== TEXT SEGMENT ==
# Brown Widow spiderlings...



## Axe (May 4, 2005)

Hi guys,

So I'm currently in the process of remodelling the garage and came across some brown widows.  A couple of females and a few males.

I collected the females and a couple of males, and currently have them in just regular small plastic "Kritter keepers".  A male and a female in each.

The larger of the two females, was pretty huge, so I assumed she was gravid.  The other female had already dropped at least one sac (as evident by all the babies I saw in the garage, heh).

The large female laid a sac last night.  But now I'm not quite sure what to do.

Once the babies hatch out, I'm pretty confident that they'll easily be able to escape from through the ventilation in the kritter keeper's lid, so a few questions.

What can I move the sac into that will allow the emerging spiderlings to both breath, yet be escape-proof?

How long will it take the spiderlings to start hatching from the sac?  (the sac was laid sometime during the night.  It wasn't there at 3am when I checked on them, but I just checked now at 1pm, and there it was).

Once the spiderlings are starting to hatch out, what and how soon should I feed them? (crickets, mealworms, superworms, silkworms of many sizes are no problem, we have thousands of those on-hand due to all the reptiles we keep).

What's the easiest way to feed the spiderlings in a way that doesn't allow them to escape in the process?

This is my first attempt at keeping any kind of arachnid, so thanks in advance for all the replies


----------



## Axe (May 4, 2005)

Let's see if a photo helps me get any response


----------



## Sheri (May 4, 2005)

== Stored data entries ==
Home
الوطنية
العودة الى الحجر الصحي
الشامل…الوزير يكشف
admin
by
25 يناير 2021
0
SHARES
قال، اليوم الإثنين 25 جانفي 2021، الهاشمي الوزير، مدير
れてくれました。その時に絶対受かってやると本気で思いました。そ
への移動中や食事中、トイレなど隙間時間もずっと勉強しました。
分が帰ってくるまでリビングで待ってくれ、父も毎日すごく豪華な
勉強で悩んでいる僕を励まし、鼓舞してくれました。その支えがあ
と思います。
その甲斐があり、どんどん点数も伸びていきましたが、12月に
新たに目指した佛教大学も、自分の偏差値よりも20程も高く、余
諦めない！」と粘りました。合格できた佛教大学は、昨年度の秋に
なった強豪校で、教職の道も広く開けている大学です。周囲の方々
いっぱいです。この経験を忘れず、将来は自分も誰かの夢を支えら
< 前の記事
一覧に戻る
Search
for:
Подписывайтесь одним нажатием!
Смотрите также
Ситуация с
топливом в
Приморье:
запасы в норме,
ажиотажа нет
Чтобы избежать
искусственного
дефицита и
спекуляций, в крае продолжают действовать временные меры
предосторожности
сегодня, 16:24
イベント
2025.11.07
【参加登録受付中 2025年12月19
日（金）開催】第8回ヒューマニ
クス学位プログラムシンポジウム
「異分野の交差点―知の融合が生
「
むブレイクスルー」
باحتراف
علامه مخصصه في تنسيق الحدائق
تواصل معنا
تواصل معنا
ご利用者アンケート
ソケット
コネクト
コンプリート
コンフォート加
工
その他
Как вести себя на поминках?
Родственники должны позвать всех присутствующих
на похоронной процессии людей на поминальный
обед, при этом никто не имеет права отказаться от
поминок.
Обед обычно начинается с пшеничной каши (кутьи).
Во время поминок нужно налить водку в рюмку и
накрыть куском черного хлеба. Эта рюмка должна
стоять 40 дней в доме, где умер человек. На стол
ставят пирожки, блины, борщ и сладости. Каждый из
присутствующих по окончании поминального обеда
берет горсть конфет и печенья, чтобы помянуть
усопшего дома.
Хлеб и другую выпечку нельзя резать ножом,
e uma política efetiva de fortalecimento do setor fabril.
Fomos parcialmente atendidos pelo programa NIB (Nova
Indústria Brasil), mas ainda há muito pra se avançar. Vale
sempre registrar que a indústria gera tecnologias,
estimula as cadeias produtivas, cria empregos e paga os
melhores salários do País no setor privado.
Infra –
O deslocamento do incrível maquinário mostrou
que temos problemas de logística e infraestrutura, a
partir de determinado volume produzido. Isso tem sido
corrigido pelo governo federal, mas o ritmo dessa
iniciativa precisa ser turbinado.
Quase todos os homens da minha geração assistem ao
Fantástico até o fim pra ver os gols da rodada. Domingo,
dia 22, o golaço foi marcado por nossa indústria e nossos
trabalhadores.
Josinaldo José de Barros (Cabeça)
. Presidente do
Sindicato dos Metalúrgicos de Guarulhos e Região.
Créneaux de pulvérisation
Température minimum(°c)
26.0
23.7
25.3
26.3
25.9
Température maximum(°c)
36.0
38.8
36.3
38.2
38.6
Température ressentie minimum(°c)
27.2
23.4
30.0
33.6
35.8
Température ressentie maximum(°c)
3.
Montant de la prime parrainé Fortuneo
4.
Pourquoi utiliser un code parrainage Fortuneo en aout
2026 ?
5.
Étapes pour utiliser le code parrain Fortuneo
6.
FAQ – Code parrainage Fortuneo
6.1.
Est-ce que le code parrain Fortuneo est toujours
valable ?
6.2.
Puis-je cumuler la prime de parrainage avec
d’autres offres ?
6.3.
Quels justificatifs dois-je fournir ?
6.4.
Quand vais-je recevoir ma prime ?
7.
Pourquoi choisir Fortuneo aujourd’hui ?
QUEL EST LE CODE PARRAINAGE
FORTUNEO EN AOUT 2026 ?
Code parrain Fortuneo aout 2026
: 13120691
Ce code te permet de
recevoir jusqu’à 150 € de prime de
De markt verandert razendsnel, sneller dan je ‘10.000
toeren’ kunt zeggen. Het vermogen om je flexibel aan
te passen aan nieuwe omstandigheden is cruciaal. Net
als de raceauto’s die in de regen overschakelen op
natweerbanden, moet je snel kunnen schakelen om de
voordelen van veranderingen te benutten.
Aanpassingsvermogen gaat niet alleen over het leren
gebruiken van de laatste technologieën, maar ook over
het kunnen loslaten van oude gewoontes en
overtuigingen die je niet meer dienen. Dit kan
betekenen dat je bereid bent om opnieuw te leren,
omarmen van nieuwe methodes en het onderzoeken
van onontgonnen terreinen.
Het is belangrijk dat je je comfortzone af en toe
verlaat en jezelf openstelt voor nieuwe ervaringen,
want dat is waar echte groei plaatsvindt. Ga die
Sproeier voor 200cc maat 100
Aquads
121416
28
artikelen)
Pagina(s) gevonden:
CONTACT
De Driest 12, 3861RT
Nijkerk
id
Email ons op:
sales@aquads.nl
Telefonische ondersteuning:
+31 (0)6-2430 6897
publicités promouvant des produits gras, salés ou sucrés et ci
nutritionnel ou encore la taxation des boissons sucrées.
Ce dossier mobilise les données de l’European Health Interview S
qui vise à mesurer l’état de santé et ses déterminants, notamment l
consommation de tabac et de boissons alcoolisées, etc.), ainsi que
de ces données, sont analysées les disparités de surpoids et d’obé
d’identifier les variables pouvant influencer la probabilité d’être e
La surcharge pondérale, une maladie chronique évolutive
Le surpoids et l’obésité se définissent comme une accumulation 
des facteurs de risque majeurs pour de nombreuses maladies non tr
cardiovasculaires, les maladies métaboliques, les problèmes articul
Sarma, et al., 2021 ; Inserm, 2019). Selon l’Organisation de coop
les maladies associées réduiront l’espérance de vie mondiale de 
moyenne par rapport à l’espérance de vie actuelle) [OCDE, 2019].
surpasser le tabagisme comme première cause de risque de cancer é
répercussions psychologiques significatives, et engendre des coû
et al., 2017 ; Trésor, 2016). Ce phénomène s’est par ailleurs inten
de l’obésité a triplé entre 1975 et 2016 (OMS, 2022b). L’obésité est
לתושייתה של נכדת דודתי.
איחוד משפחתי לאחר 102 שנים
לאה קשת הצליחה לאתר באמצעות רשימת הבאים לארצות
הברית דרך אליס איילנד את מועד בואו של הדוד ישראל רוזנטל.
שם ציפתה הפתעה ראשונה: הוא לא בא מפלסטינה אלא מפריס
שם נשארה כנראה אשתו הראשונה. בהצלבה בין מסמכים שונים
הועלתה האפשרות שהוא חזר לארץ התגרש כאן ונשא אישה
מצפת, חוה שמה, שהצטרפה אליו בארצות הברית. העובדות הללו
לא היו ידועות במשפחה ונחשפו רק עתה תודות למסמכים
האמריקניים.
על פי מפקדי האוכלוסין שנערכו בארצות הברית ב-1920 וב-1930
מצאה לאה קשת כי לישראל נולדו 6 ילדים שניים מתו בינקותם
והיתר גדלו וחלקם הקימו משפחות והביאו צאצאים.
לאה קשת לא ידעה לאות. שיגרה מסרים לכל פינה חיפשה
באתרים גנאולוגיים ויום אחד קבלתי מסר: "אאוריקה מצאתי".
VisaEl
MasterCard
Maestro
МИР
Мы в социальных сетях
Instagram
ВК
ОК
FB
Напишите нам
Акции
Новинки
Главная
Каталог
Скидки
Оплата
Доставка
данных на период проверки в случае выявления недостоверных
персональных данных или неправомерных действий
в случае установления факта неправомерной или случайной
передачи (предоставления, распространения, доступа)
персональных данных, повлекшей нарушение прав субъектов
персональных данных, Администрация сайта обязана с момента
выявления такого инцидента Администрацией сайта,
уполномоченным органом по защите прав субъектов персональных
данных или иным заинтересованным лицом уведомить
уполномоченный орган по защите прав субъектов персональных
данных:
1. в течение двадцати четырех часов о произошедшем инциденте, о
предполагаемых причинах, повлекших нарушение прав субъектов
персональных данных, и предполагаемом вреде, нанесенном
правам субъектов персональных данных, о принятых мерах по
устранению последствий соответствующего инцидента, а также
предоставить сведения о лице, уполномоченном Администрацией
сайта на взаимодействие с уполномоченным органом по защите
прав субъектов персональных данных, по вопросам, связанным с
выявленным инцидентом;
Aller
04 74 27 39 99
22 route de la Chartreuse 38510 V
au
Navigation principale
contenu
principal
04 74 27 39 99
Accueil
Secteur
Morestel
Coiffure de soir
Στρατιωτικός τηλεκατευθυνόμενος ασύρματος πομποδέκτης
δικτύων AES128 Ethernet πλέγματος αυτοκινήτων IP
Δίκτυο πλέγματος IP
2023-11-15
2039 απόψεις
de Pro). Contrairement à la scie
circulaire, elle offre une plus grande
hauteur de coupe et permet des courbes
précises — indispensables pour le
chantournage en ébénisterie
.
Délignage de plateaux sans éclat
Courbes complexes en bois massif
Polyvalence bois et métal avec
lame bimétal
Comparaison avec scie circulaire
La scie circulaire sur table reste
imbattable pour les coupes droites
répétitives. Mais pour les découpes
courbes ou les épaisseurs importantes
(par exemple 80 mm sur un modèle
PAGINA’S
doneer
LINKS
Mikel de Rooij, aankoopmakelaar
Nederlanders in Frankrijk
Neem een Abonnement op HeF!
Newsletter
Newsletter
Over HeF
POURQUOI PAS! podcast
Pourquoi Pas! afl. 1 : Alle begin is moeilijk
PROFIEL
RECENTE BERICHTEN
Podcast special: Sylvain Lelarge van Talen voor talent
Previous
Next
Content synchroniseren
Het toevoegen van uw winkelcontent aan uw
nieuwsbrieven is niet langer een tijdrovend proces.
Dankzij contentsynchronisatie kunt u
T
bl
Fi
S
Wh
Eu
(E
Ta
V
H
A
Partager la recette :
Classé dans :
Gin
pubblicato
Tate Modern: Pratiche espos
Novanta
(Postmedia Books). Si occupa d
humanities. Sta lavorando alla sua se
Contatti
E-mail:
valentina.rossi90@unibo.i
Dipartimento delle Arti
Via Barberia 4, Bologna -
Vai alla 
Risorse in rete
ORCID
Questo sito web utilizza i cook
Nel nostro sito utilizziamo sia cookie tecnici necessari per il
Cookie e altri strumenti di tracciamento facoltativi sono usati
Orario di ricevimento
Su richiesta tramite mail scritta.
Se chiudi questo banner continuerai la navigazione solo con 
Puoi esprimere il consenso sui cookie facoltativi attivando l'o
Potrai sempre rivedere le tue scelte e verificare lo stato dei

== ASSIGNED TASK 1 ==
Using the brown widow thread, explain why the poster wants to move the egg sac to a different container.
== ASSIGNED TASK 2 ==
Please print a passage of the brown widow thread exactly as it appears, beginning at the words "So I'm currently" and stopping after the words "a few questions.".
== ASSIGNED TASK 3 ==
List every kind of feeder insect that the brown widow thread names as readily available.

== REPLY 1 ==
The poster expects that once the spiderlings hatch, they will easily escape through the ventilation in the lid of the small plastic Kritter keeper. He wants a container that lets them breathe but is escape-proof.

== REPLY 2 ==
So I'm currently in the process of remodelling the garage and came across some brown widows.  A couple of females and a few males.

I collected the females and a couple of males, and currently have them in just regular small plastic "Kritter keepers".  A male and a female in each.

The larger of the two females, was pretty huge, so I assumed she was gravid.  The other female had already dropped at least one sac (as evident by all the babies I saw in the garage, heh).

The large female laid a sac last night.  But now I'm not quite sure what to do.

Once the babies hatch out, I'm pretty confident that they'll easily be able to escape from through the ventilation in the kritter keeper's lid, so a few questions.

== REPLY 3 ==
- crickets
- mealworms
- superworms
- silkworms